Data analysts spend more than 80% of time on data cleaning and integration in the whole process of data analytics due to data errors and inconsistencies. Similarity-based query processing is an important way to tolerate the errors and inconsistencies. However, similarity-based query processing is rather costly and traditional database cannot afford such expensive requirement.

We develop a distributed in-memory similarity-based query processing system called Dima. Dima supports four core similarity operations, i.e., similarity selection, similarity join, top-k selection and top-k join. Dima extends SQL for users to easily invoke these similarity-based operations in their data analysis tasks. To avoid expensive data transmission in a distributed environment, we propose balance-aware signatures where two records are similar if they share common signatures, and we can adaptively select the signatures to balance the workload. Dima builds signature-based global indexes and local indexes to support similarity operations. Since Spark is one of the widely adopted distributed inmemory computing systems, we have seamlessly integrated Dima into Spark and developed effective query optimization techniques in Spark.

To the best of our knowledge, this is the first full-fledged distributed in-memory system that can support complex similarity-based query processing on largescale datasets. We have conducted extensive experiments on four real-world datasets. Experimental results show that Dima outperforms state-of-the-art studies by 1-3 orders of magnitude and has good scalability.

K-Join: Knowledge-Aware Similarity Join

Similarity join is a fundamental operation in data cleaning and integration. Existing similarity-join methods utilize the string similarity to quantify the relevance but neglect the knowledge behind the data, which plays an important role in understanding the data. Thanks to public knowledge bases, e.g., Freebase and Yago, we have an opportunity to use the knowledge to improve similarity join. To address this problem, we study knowledge-aware similarity join, which, given a knowledge hierarchy and two collections of objects (e.g., documents), finds all knowledge-aware similar object pairs. To the best of our knowledge, this is the first study on knowledge-aware similarity join.

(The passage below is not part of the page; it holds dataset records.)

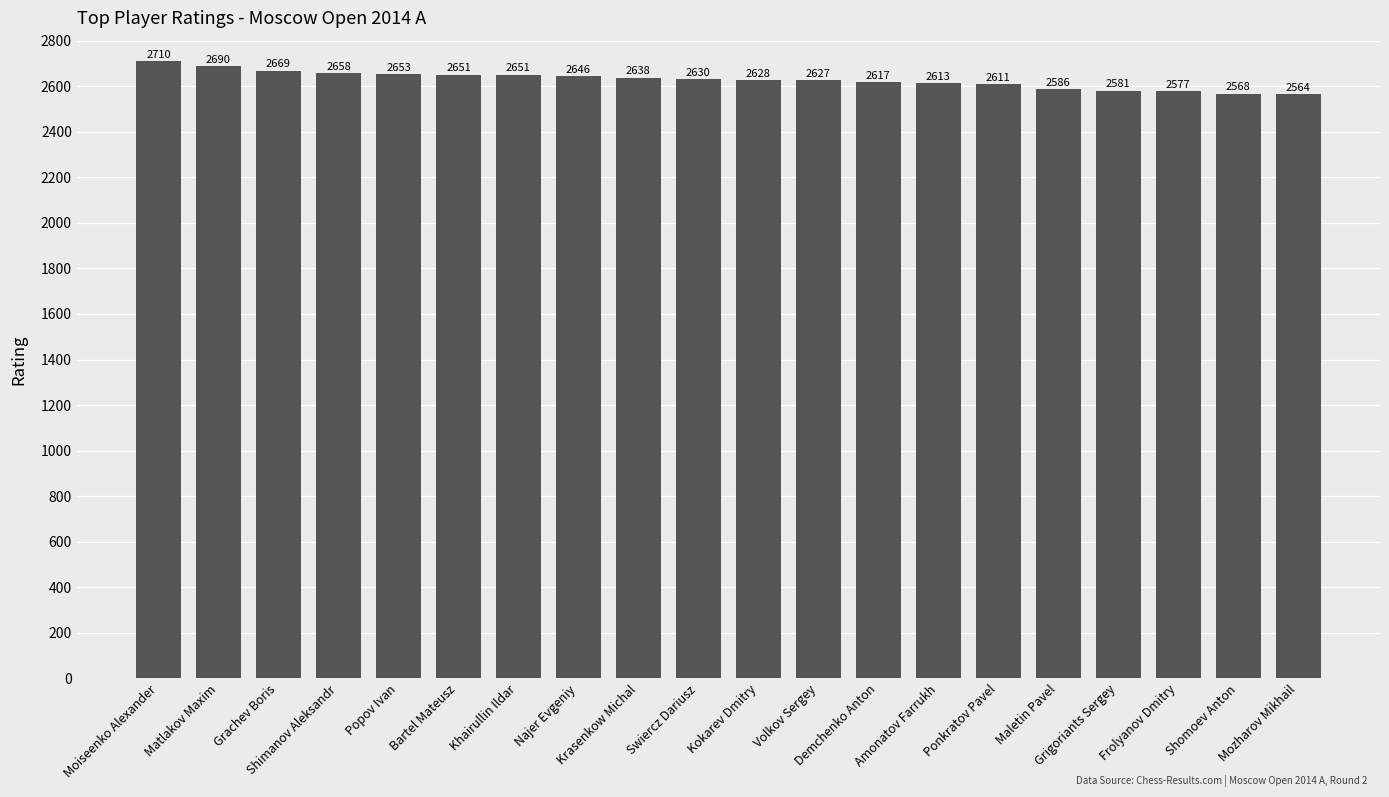

What position from the left is Volkov Sergey?

12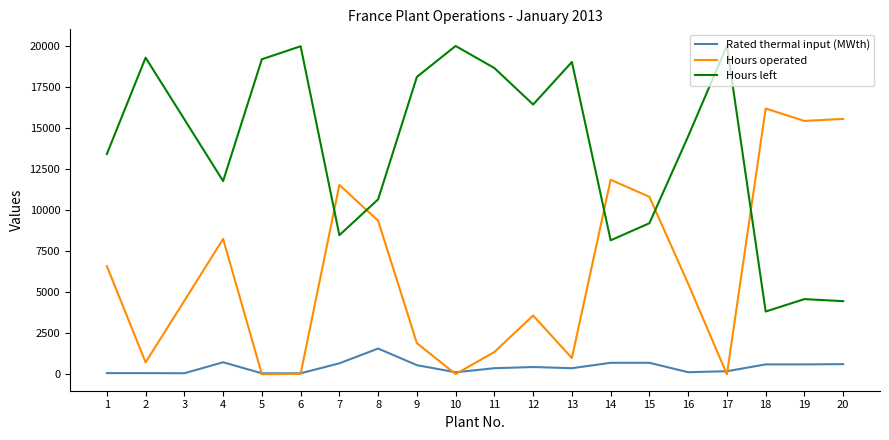

What is the difference between the maximum and minimum values in the Hours operated series?

16178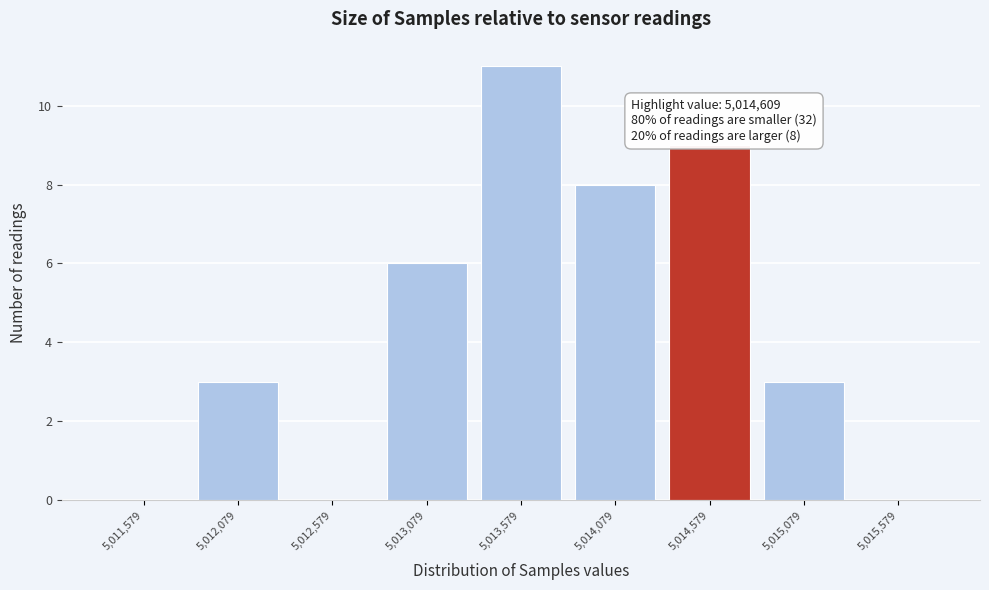

Over which range of the x-axis is the bar tallest?

5013350 to 5013850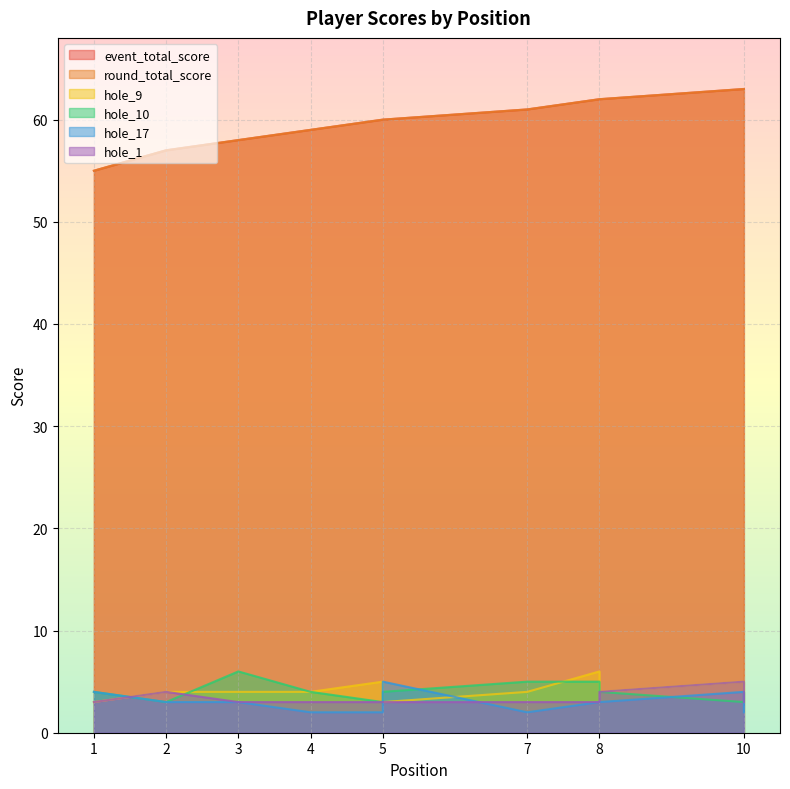

What is the sum of the round_total_score values at 4 and 5?

119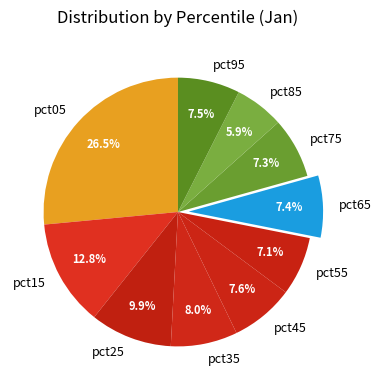

To the nearest percent, what is the difference between the pct15 and pct55 slice percentages?

6%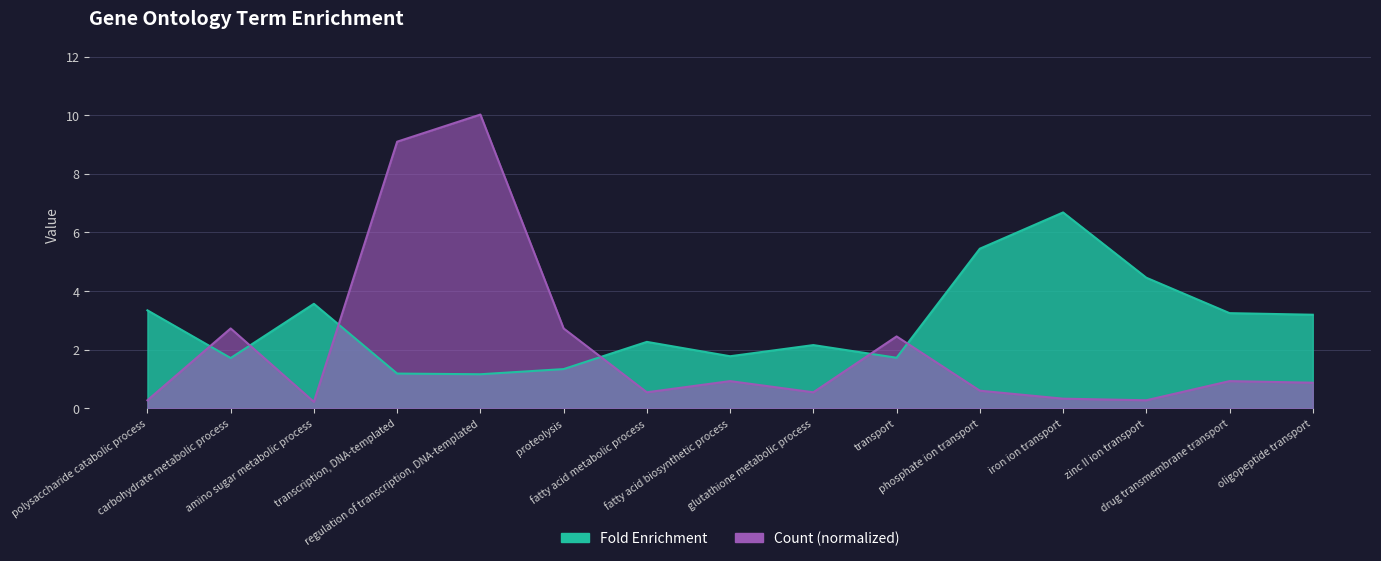

What is the difference between the maximum and minimum values in the Count series?

9.8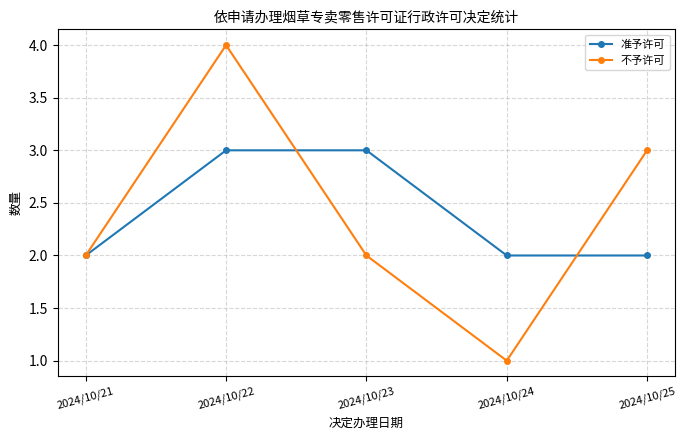

How many 不予许可 values are between 2 and 3?

3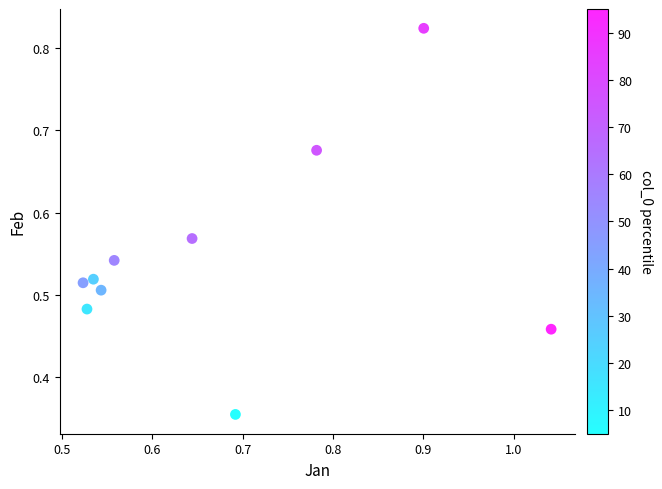

Count the number of points in this scatter plot.

10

There are two main challenges. The first is how to quantify the knowledge-aware similarity. The second is how to efficiently identify the similar pairs. To address these challenges, we first propose a new similarity metric to quantify the knowledge-aware similarity using the knowledge hierarchy. We then devise a filter-and-verification framework to efficiently identify the similar pairs. We propose effective signature-based filtering techniques to prune large numbers of dissimilar pairs and develop efficient verification algorithms to verify the candidates that are not pruned in the filter step. Experimental results on real-world datasets show that our method significantly outperforms baseline algorithms in terms of both efficiency and effectiveness.